A atacante prefere não revelar o nome que recebe no dia do nascimento. Diz que é «outra pessoa» e vive «uma outra vida». Do Toronto passa para o Malvinas e daí salta para o Villa San Carlos.

«Contactei a equipa técnica, contei-lhes a minha história, fiz uns treinos e inscreveram-me. Depois foi a burocracia do costume, até agora.»

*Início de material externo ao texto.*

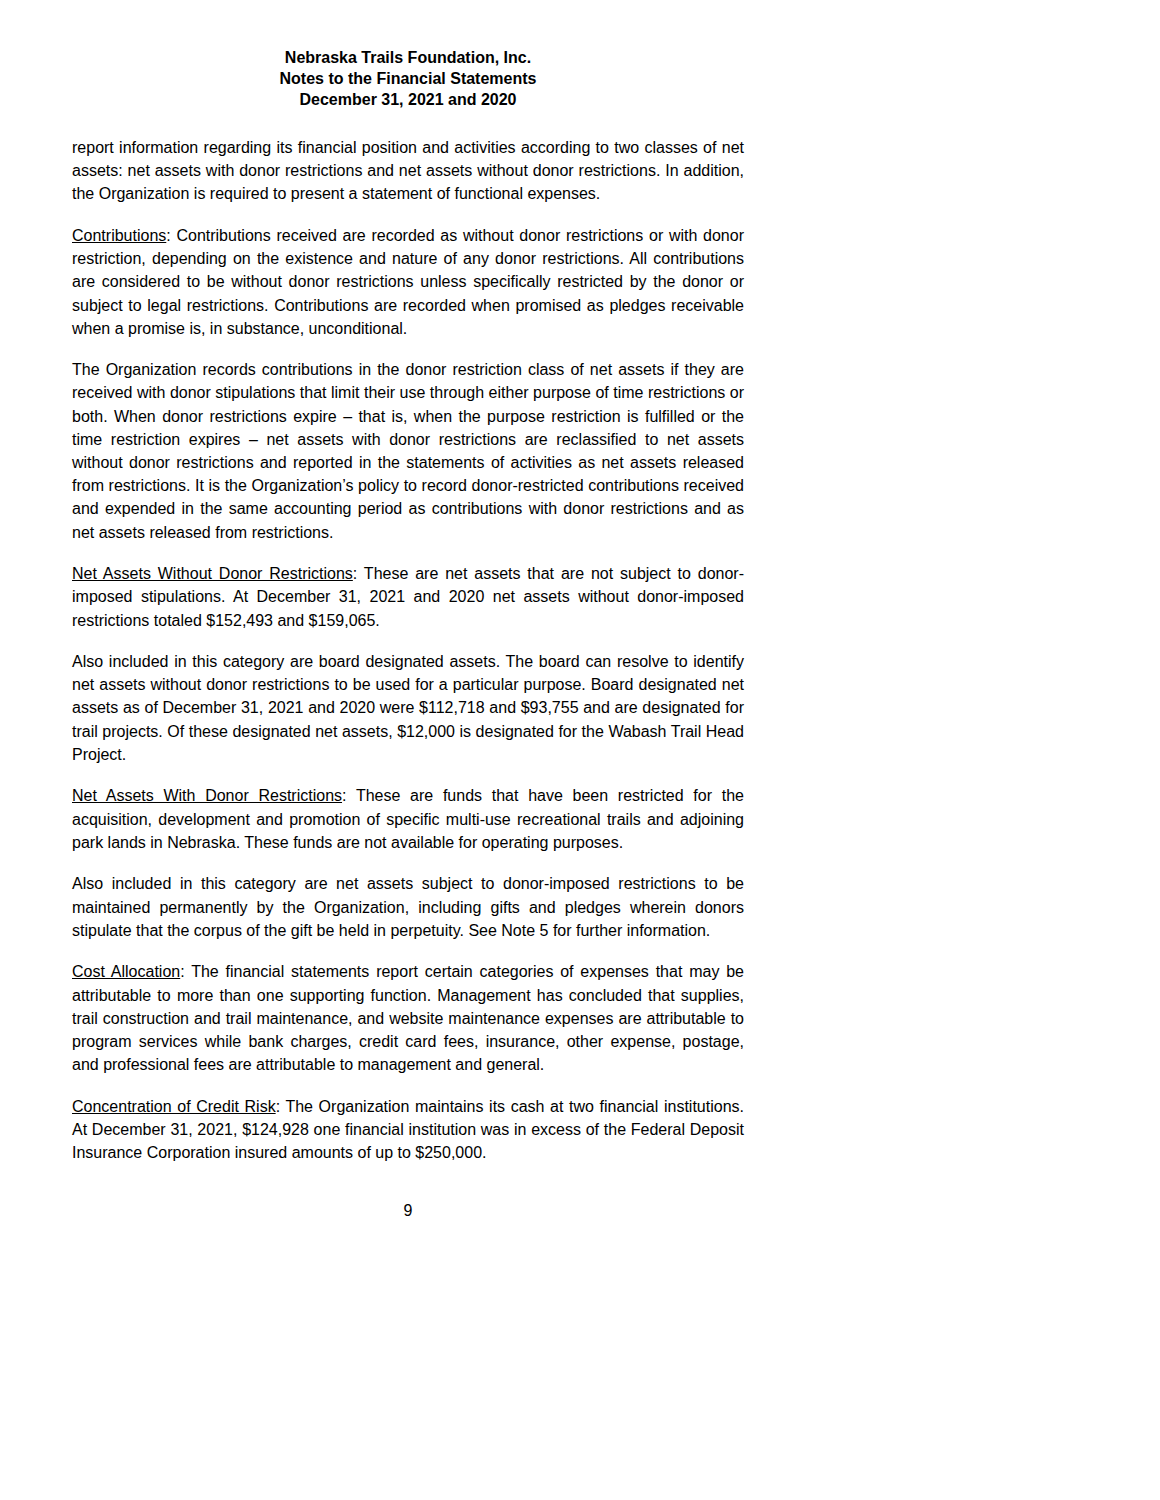Nebraska Trails Foundation, Inc.
Notes to the Financial Statements
December 31, 2021 and 2020
report information regarding its financial position and activities according to two classes of net assets: net assets with donor restrictions and net assets without donor restrictions. In addition, the Organization is required to present a statement of functional expenses.
Contributions: Contributions received are recorded as without donor restrictions or with donor restriction, depending on the existence and nature of any donor restrictions. All contributions are considered to be without donor restrictions unless specifically restricted by the donor or subject to legal restrictions. Contributions are recorded when promised as pledges receivable when a promise is, in substance, unconditional.
The Organization records contributions in the donor restriction class of net assets if they are received with donor stipulations that limit their use through either purpose of time restrictions or both. When donor restrictions expire – that is, when the purpose restriction is fulfilled or the time restriction expires – net assets with donor restrictions are reclassified to net assets without donor restrictions and reported in the statements of activities as net assets released from restrictions. It is the Organization’s policy to record donor-restricted contributions received and expended in the same accounting period as contributions with donor restrictions and as net assets released from restrictions.
Net Assets Without Donor Restrictions: These are net assets that are not subject to donor-imposed stipulations. At December 31, 2021 and 2020 net assets without donor-imposed restrictions totaled $152,493 and $159,065.
Also included in this category are board designated assets. The board can resolve to identify net assets without donor restrictions to be used for a particular purpose. Board designated net assets as of December 31, 2021 and 2020 were $112,718 and $93,755 and are designated for trail projects. Of these designated net assets, $12,000 is designated for the Wabash Trail Head Project.
Net Assets With Donor Restrictions: These are funds that have been restricted for the acquisition, development and promotion of specific multi-use recreational trails and adjoining park lands in Nebraska. These funds are not available for operating purposes.
Also included in this category are net assets subject to donor-imposed restrictions to be maintained permanently by the Organization, including gifts and pledges wherein donors stipulate that the corpus of the gift be held in perpetuity. See Note 5 for further information.
Cost Allocation: The financial statements report certain categories of expenses that may be attributable to more than one supporting function. Management has concluded that supplies, trail construction and trail maintenance, and website maintenance expenses are attributable to program services while bank charges, credit card fees, insurance, other expense, postage, and professional fees are attributable to management and general.
Concentration of Credit Risk: The Organization maintains its cash at two financial institutions. At December 31, 2021, $124,928 one financial institution was in excess of the Federal Deposit Insurance Corporation insured amounts of up to $250,000.
9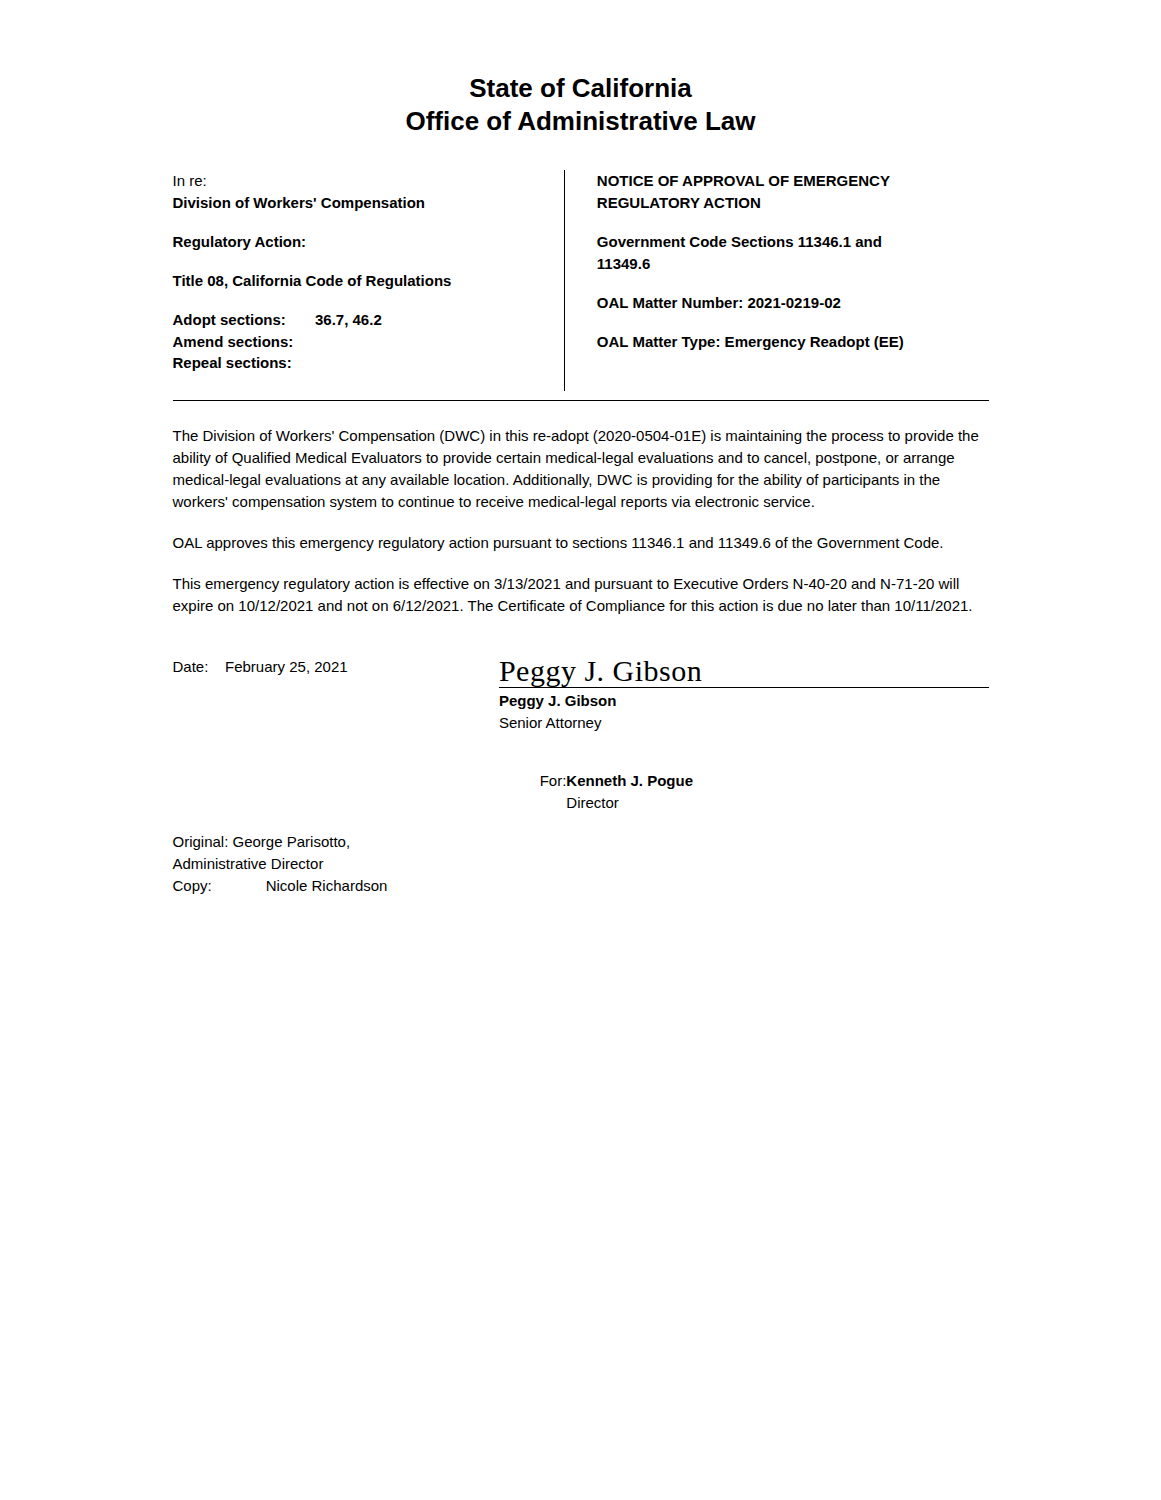State of California
Office of Administrative Law
| In re: Division of Workers' Compensation Regulatory Action: Title 08, California Code of Regulations Adopt sections: 36.7, 46.2 Amend sections: Repeal sections: | | NOTICE OF APPROVAL OF EMERGENCY REGULATORY ACTION Government Code Sections 11346.1 and 11349.6 OAL Matter Number: 2021-0219-02 OAL Matter Type: Emergency Readopt (EE) |
The Division of Workers' Compensation (DWC) in this re-adopt (2020-0504-01E) is maintaining the process to provide the ability of Qualified Medical Evaluators to provide certain medical-legal evaluations and to cancel, postpone, or arrange medical-legal evaluations at any available location. Additionally, DWC is providing for the ability of participants in the workers' compensation system to continue to receive medical-legal reports via electronic service.
OAL approves this emergency regulatory action pursuant to sections 11346.1 and 11349.6 of the Government Code.
This emergency regulatory action is effective on 3/13/2021 and pursuant to Executive Orders N-40-20 and N-71-20 will expire on 10/12/2021 and not on 6/12/2021. The Certificate of Compliance for this action is due no later than 10/11/2021.
| Date: February 25, 2021 | Peggy J. Gibson Peggy J. Gibson Senior Attorney |
| For: | Kenneth J. Pogue Director |
Original: George Parisotto,
Administrative Director
Copy: Nicole Richardson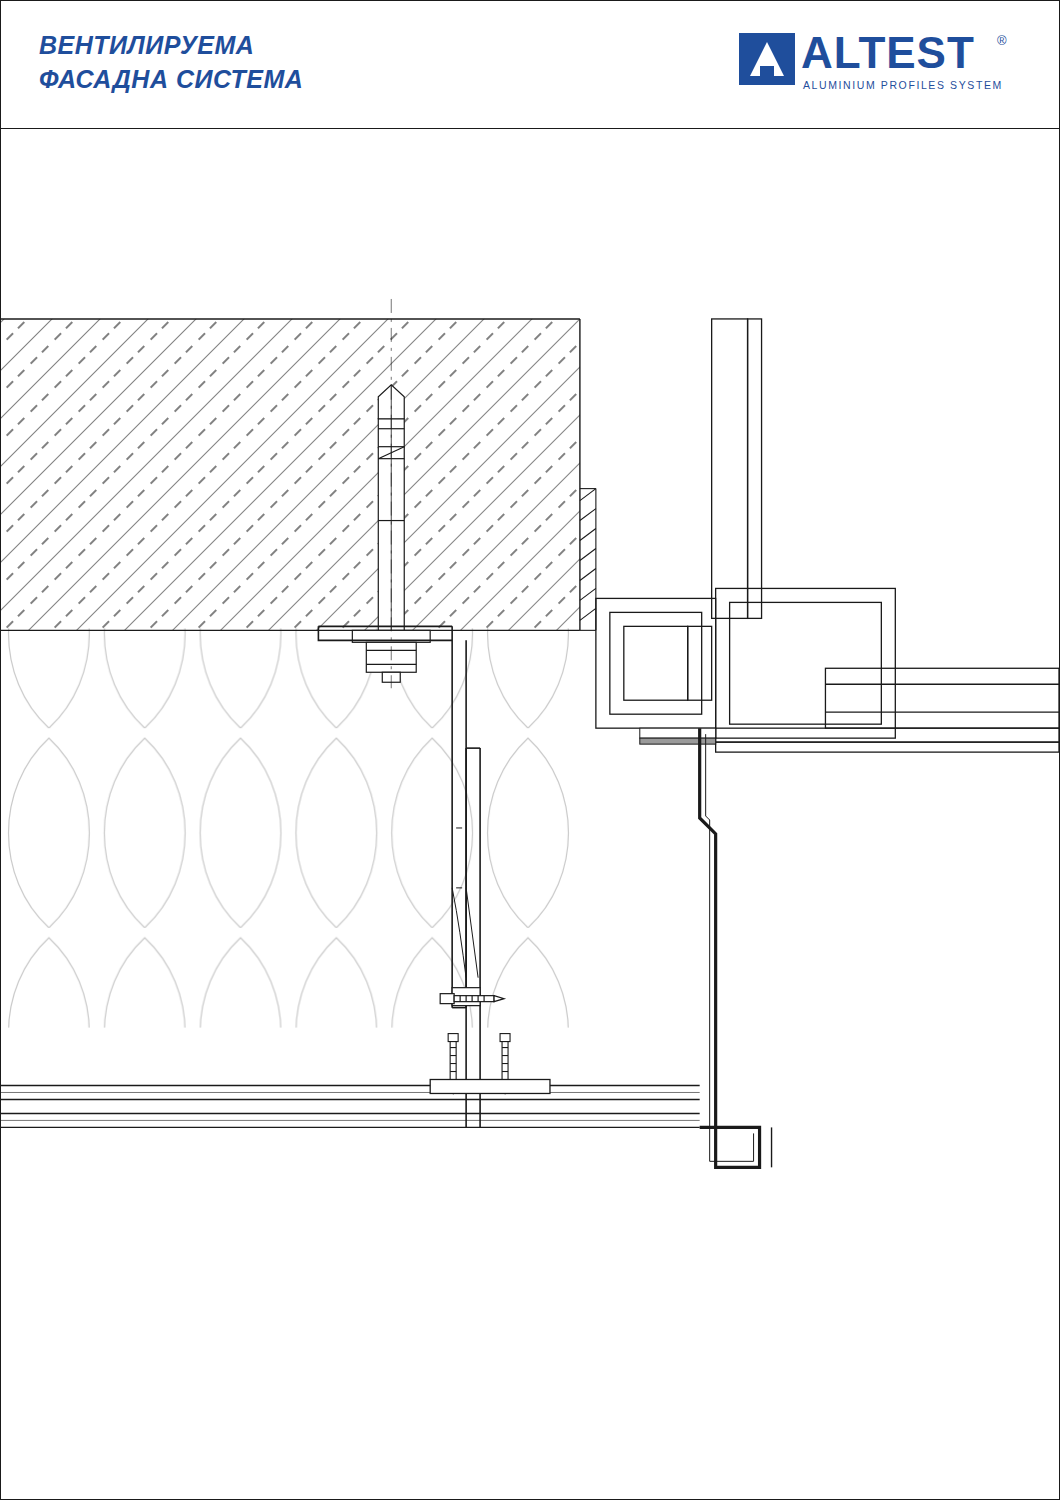Вентилируема
фасадна система
ALTEST
®
ALUMINIUM PROFILES SYSTEM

Mara acabou o jogo em lágrimas e abraçada por todos (AP)

As questões levantadas pela ala conservadora prendem-se com os aspetos biológicos. Mara nasce com o sexo masculino e poderá ter vantagem física no duelo com adversárias do género feminino. A pergunta é pertinente? Mara diz que não e defende-se.

«Esse preconceito vem de gente que se esconde atrás de teclados. Gente que não investiga. A diferença física não é real. Há muitas futebolistas com mais força e velocidade do que eu, e não são homens. As pessoas falam porque a medicina faz essa separação entre homens e mulheres.»

Mulher, da cabeça aos pés. É assim que Mara se sente, com as virtudes e as fragilidades de qualquer outra colega de equipa ou oponente. «Querem falar de diferenças físicas e hormonas? Vamos ao exemplo do Messi. Tem 1,70 metros e tornou-se o melhor do mundo. Tem menos força e ainda assim tem de ser marcado por quatro adversários. A questão biológica é falsa.»

Num mundo ainda machista e agarrado a preconceitos anacrónicos, Mara Gómez considera-se uma «revolucionária». Assinalem a data no calendário dos grandes feitos: 7 de dezembro de 2020, o dia em que o primeiro transgénero participa num jogo profissional no futebol argentino.